# Instructions:
A. Answer these questions from the savings plan text, one per line:
(i) On what date was the Warner-Lambert Savings and Stock Plan for Colleagues in Puerto Rico merged into the Plan?
(ii) At what rate does the Company match the next 3% of compensation after the first 3%?
(iii) Up to what percentage of the balance may the Pfizer Match Fund invest in an S&P 500 index fund?
B. Translate this sentence from the savings plan text into Spanish: "Contributions of up to 3% of compensation are matched 100% by the Company and the next 3% is matched 50%."
C. Duplicate the part of the savings plan text that begins at the words "Under Puerto Rico" and stop after "description of the Plan.".

# Excerpt:
################
Under Puerto Rico law, any qualified plan involving pre-tax contributions or involving cash or deferred arrangement must comply with one of two nondiscrimination tests. For the fiscal years ended December 31, 2004 and 2003, the Plan complied with both tests.

Effective April 1, 2003, the Warner-Lambert Savings and Stock Plan for Colleagues in Puerto Rico (WLSPPR) was merged into the Plan. Simultaneously, the Plan changed its name from the Pfizer Savings and Investment Plan for Employees in Puerto Rico to the Pfizer Savings Plan for Employees Resident in Puerto Rico.

The following is a general description of certain provisions of the Plan. Participants should refer to the Plan document for a complete description of the Plan.

Plan Administration

The Savings Plan Committee monitors and reports on the selection and termination of the trustee and investment managers and on the investment activity and performance of the Plan.

Administrative Costs

Except for certain investment management fees, all costs and expenses of administering the Plan are paid and absorbed by the Plan Sponsor and the Participating Employers (collectively, the "Company").

Contributions

Participants may make contributions on an after-tax basis and/or a before-tax basis (that is, choose to reduce his or her compensation and have the Company contribute such amount to the Plan on their behalf). Before-tax contributions are subject to certain restrictions under the Puerto Rico Code. Contributions of up to 3% of compensation are matched 100% by the Company and the next 3% is matched 50%. Participants contributions in excess of 6% are not matched. Participants who are eligible employees are permitted to rollover into the Plan eligible distributions from other plans that are qualified under Section 1165(a) of the Puerto Rico Code.

Participant Accounts

Each participant's account is credited with the participant's contribution, allocations of the Company's contribution and Plan earnings. Allocations are based on participant earnings or account balances, as defined. Generally, participants are immediately vested in the full value of their account (i.e., participant's and Company's contributions).

Investment Options

Nonparticipant Directed Fund -- The Company contributes to one fund:

Pfizer Match Fund

--

This fund invests employer contributions in common stock of Pfizer Inc. A participant who has attained both age 55 and completed ten or more years of participation in the Plan may direct that a certain percentage of assets be transferred (up to 25% during the first 5 years of eligibility (in 1% increments) and up to 50% (in 1% increments) thereafter) out of the Pfizer Match Fund into any of the other investment funds except the Pfizer Match Fund. The fund may invest up to 0.25% of the balance in an S&P 500 index fund for purposes of liquidity.
################
# Data section:
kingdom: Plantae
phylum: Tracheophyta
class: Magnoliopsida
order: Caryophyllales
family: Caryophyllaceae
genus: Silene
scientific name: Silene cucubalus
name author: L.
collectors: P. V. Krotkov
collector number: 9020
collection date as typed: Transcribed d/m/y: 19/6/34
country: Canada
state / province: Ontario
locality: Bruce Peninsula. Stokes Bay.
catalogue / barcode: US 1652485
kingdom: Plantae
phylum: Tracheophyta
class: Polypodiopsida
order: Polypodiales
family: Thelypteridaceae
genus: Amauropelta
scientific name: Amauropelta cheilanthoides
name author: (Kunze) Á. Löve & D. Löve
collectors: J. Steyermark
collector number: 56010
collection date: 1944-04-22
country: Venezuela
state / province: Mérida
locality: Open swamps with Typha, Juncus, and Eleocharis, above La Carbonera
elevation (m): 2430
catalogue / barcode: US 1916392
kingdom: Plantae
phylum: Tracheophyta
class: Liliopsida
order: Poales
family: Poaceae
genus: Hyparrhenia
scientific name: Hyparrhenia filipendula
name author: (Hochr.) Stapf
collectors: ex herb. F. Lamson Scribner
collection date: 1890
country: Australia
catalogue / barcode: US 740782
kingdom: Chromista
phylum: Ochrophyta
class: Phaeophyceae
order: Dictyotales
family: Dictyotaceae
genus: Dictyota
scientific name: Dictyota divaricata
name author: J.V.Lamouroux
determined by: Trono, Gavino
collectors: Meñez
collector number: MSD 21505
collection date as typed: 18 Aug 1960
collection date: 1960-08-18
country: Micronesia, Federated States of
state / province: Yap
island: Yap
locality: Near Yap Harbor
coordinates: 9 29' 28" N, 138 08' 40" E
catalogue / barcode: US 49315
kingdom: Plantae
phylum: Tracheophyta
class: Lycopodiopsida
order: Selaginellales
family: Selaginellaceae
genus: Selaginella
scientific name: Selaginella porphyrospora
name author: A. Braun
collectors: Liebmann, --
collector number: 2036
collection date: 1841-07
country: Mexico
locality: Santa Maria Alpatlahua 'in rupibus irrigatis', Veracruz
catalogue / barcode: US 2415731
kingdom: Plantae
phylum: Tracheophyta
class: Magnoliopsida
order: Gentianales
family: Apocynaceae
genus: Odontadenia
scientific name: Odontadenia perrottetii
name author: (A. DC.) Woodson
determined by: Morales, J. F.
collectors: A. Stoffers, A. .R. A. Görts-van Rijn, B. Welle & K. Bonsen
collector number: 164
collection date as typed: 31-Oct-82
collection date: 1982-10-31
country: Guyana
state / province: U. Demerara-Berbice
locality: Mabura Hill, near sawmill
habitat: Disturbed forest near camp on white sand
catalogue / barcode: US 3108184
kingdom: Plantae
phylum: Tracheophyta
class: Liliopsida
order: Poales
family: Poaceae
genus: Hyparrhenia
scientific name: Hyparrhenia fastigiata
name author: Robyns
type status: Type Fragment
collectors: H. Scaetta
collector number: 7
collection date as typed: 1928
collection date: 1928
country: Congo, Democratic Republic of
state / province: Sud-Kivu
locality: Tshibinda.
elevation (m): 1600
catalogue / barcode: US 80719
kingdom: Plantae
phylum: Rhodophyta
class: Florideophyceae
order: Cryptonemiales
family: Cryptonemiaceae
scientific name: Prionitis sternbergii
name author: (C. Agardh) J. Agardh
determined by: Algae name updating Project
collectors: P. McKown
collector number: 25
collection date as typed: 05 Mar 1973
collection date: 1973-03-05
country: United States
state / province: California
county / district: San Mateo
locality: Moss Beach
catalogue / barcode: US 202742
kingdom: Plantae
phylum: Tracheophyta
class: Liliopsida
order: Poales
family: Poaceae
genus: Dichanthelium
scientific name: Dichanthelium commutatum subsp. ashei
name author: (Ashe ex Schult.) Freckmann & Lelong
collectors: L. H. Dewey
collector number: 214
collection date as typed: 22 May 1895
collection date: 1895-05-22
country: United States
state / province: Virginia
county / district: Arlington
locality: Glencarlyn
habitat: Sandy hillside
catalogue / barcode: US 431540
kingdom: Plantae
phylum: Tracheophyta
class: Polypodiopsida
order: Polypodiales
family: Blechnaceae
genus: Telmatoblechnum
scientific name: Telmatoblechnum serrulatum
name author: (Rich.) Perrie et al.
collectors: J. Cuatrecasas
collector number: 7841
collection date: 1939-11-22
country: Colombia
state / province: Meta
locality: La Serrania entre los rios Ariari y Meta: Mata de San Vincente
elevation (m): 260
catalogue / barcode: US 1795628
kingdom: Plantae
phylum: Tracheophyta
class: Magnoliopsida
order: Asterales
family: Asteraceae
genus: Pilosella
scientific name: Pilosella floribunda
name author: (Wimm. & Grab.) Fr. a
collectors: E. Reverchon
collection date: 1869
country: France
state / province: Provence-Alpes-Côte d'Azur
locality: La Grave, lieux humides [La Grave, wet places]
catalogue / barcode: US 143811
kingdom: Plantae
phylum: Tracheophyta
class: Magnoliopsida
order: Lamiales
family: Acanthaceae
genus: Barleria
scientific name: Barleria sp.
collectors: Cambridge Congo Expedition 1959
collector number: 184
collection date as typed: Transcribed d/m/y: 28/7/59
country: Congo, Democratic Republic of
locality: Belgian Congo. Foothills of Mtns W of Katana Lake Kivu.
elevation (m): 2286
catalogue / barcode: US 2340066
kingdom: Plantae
################
# Answers to each task:
A.
(i) April 1, 2003
(ii) 50%
(iii) 0.25%

B. Las contribuciones de hasta el 3% de la compensación son igualadas al 100% por la Compañía, y el siguiente 3% se iguala al 50%.

C.
Under Puerto Rico law, any qualified plan involving pre-tax contributions or involving cash or deferred arrangement must comply with one of two nondiscrimination tests. For the fiscal years ended December 31, 2004 and 2003, the Plan complied with both tests.

Effective April 1, 2003, the Warner-Lambert Savings and Stock Plan for Colleagues in Puerto Rico (WLSPPR) was merged into the Plan. Simultaneously, the Plan changed its name from the Pfizer Savings and Investment Plan for Employees in Puerto Rico to the Pfizer Savings Plan for Employees Resident in Puerto Rico.

The following is a general description of certain provisions of the Plan. Participants should refer to the Plan document for a complete description of the Plan.